Thomas Edison famously got it right:
I have not failed. I’ve just found 10,000 ways that won’t work…
The whole point of failure is to learn from it, and as long as you remember that you will succeed. With that in mind the most common mistake I see is the failure to learn. It’s fine to fail, fail all day long if you want. The important thing is to have the right mechanism to cope with the failure so you ensure you learn from it, this doesn’t mean it needs to be process heavy but it does need to be done religiously every failure.
There’s a few things I ask for every failure regardless if it was customer facing or internal, failure is failure is failure.
- What can we do to stop this happening again?
- How can we get more notification next time?
- Did we have the right people looking at this at the right time?
I feel the need to be abundantly clear here, “What can we do to stop this happening again?” literally means what crazy ideas do people have to stop this? do we add a new layer in? do we double up somehow? throw things behind a load balancer? It’s no good to have a room full of bright people if you can’t answer this question, there’s always something that can be done, a change in process, some crazy technical solution or just adding more capacity.
Getting more notification is important, not just after the event but can you predict the event? the obvious example is disk space, when it comes to other issues your millage may vary. Either way you should be able to do something to give you a little more time to start dealing with it, even if it’s something simple like upping the rate of the checks and the failure notification so you get the alert 1 min sooner than before.

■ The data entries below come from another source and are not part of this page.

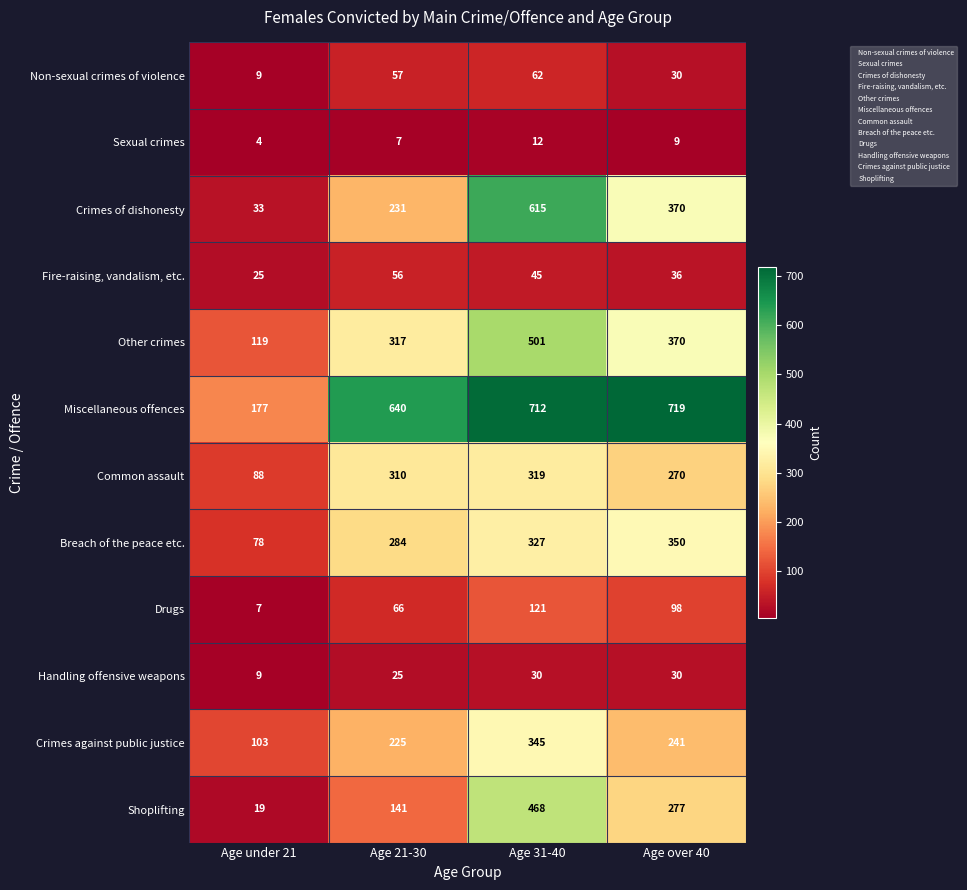

Rank the series by their maximum value, from highest to lowest.

Miscellaneous offences, Crimes of dishonesty, Other crimes, Shoplifting, Breach of the peace etc., Crimes against public justice, Common assault, Drugs, Non-sexual crimes of violence, Fire-raising, vandalism, etc., Handling offensive weapons, Sexual crimes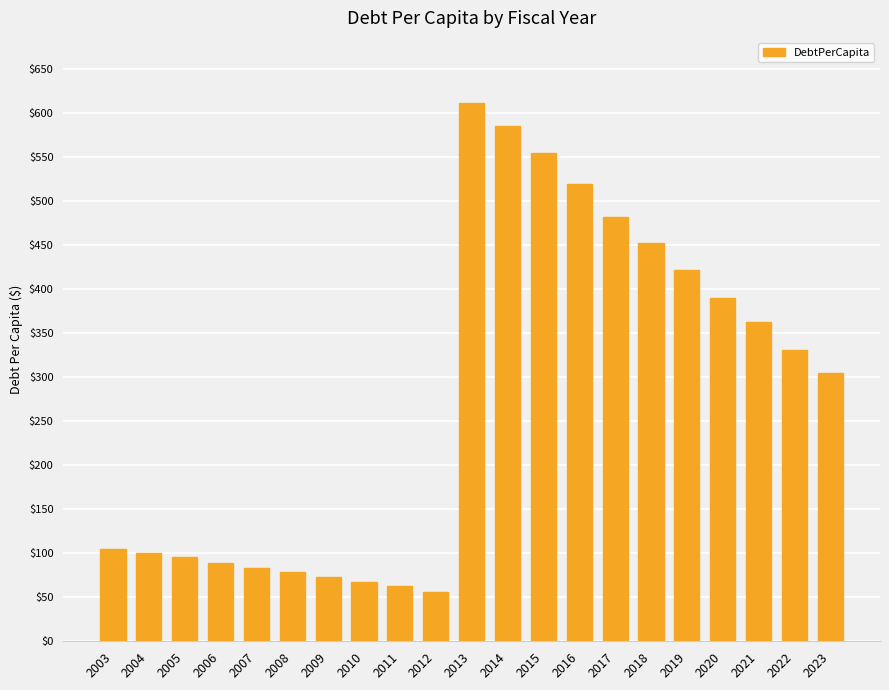

Where does the data first go above 304?

2013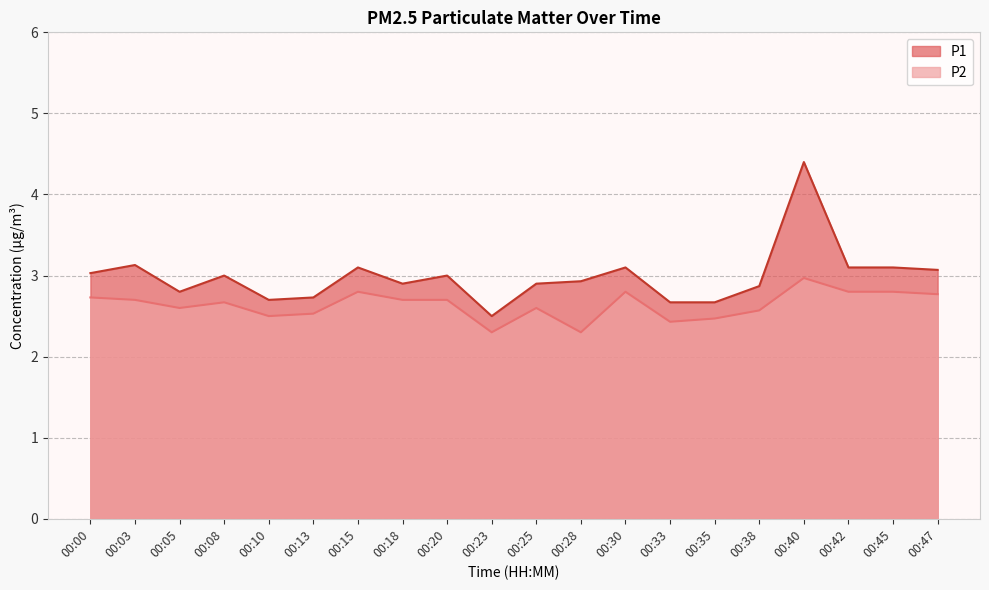

Which has a higher value, 00:45 or 00:15?

00:45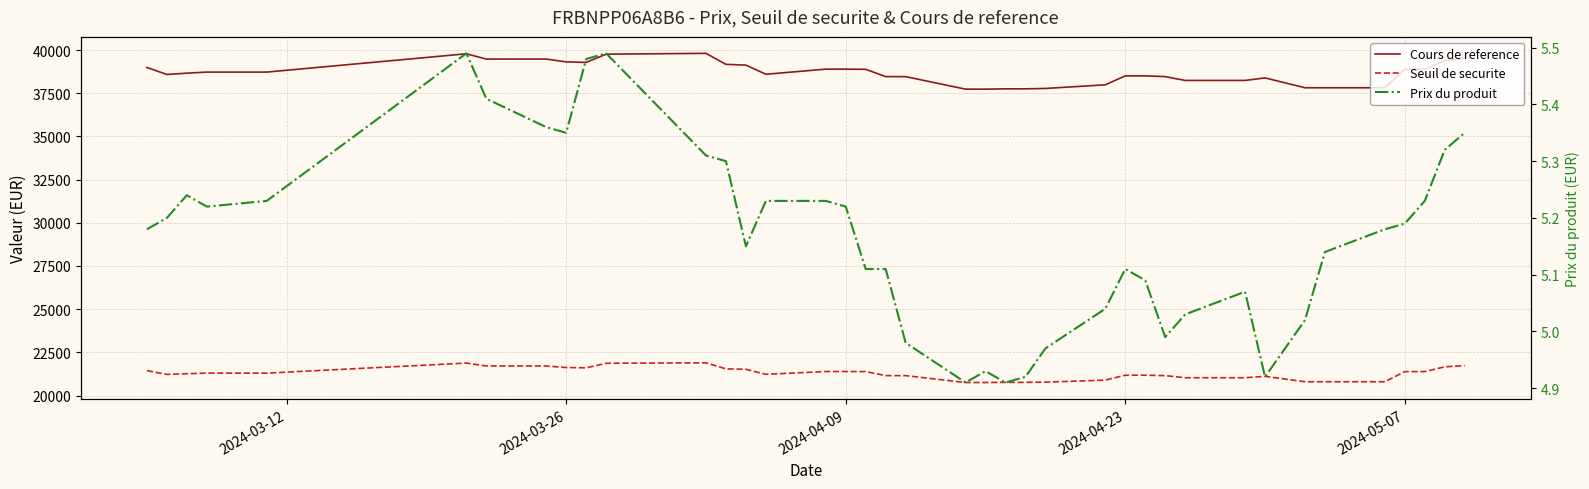

Which series has the largest total across all categories?

Cours de reference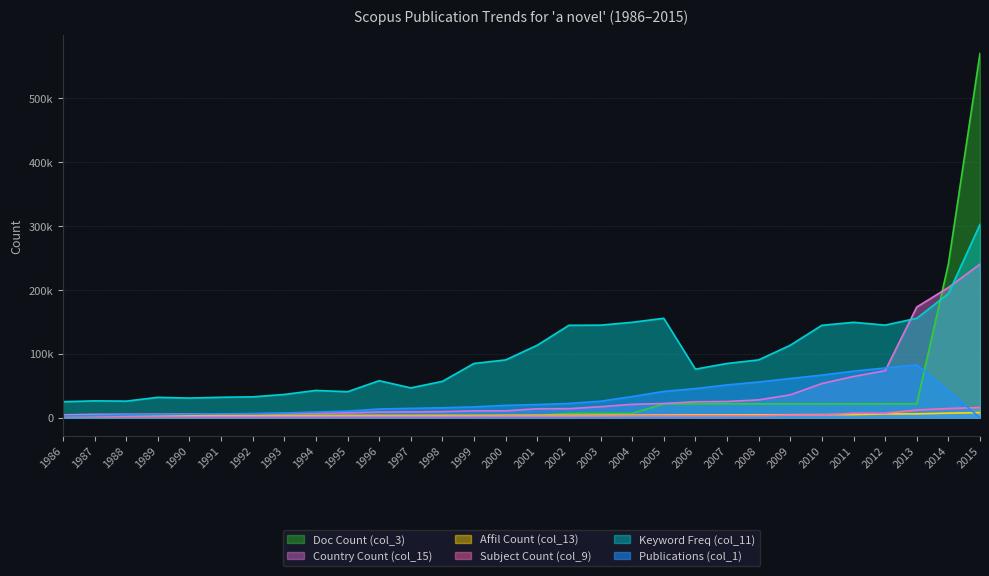

What is the difference between the maximum and minimum values in the Keyword Freq (col_11) series?

277734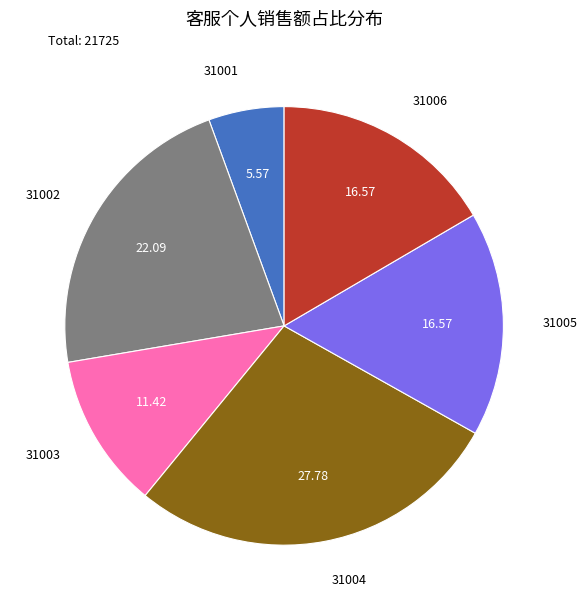

Does any single category account for the majority?

No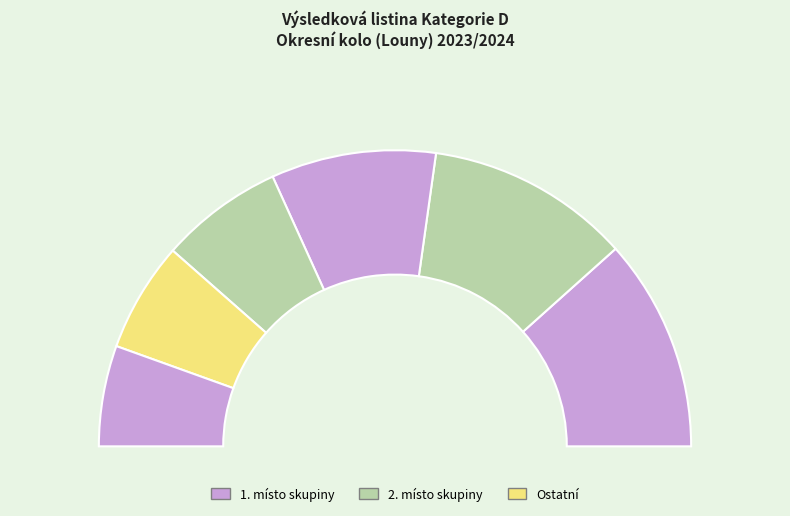

True or false: Provazník, Michal accounts for 13% of the total.

True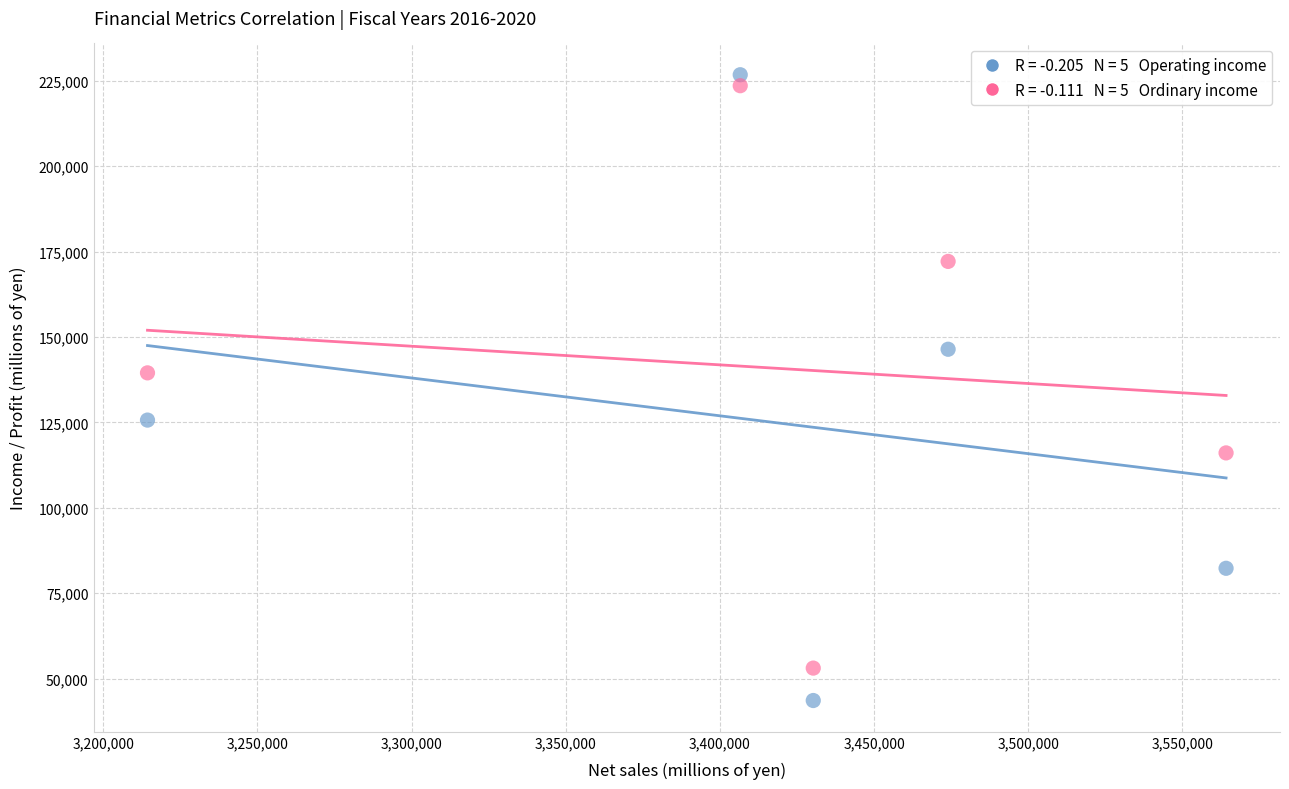

Across all data points, what is the range of X values (max minus min)?

349809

Having the right people is also important and i’m not talking about having Bob on call rather than Chris I’m talking about getting developers awake at the right time. Let’s say there’s a memory leak, the alert should wake up both a sysadmin/DevOps guy and a developer. The only thing the sysadmin can do is make sure that the memory buffers are cleaned so it can start again (ready to fail at an undetermined later point) or automate restarts. These are all working around fixing the problem and are things to be considered when it comes to “What can we do to stop this happening again?” but You wrote the app, you have the developers so why would you not do both, have the DevOps/Sysadmin stabilise the system and minimise the impact while the developers are investigating the cause and writing a fix for the problem.
With these simple tasks in place the only sensible thing to do for your service is to fail, lots, regularly and to then put in place the solutions to stop it happening again. Failure is an option and it’s one I’d recommend; with the appropriate framework in place!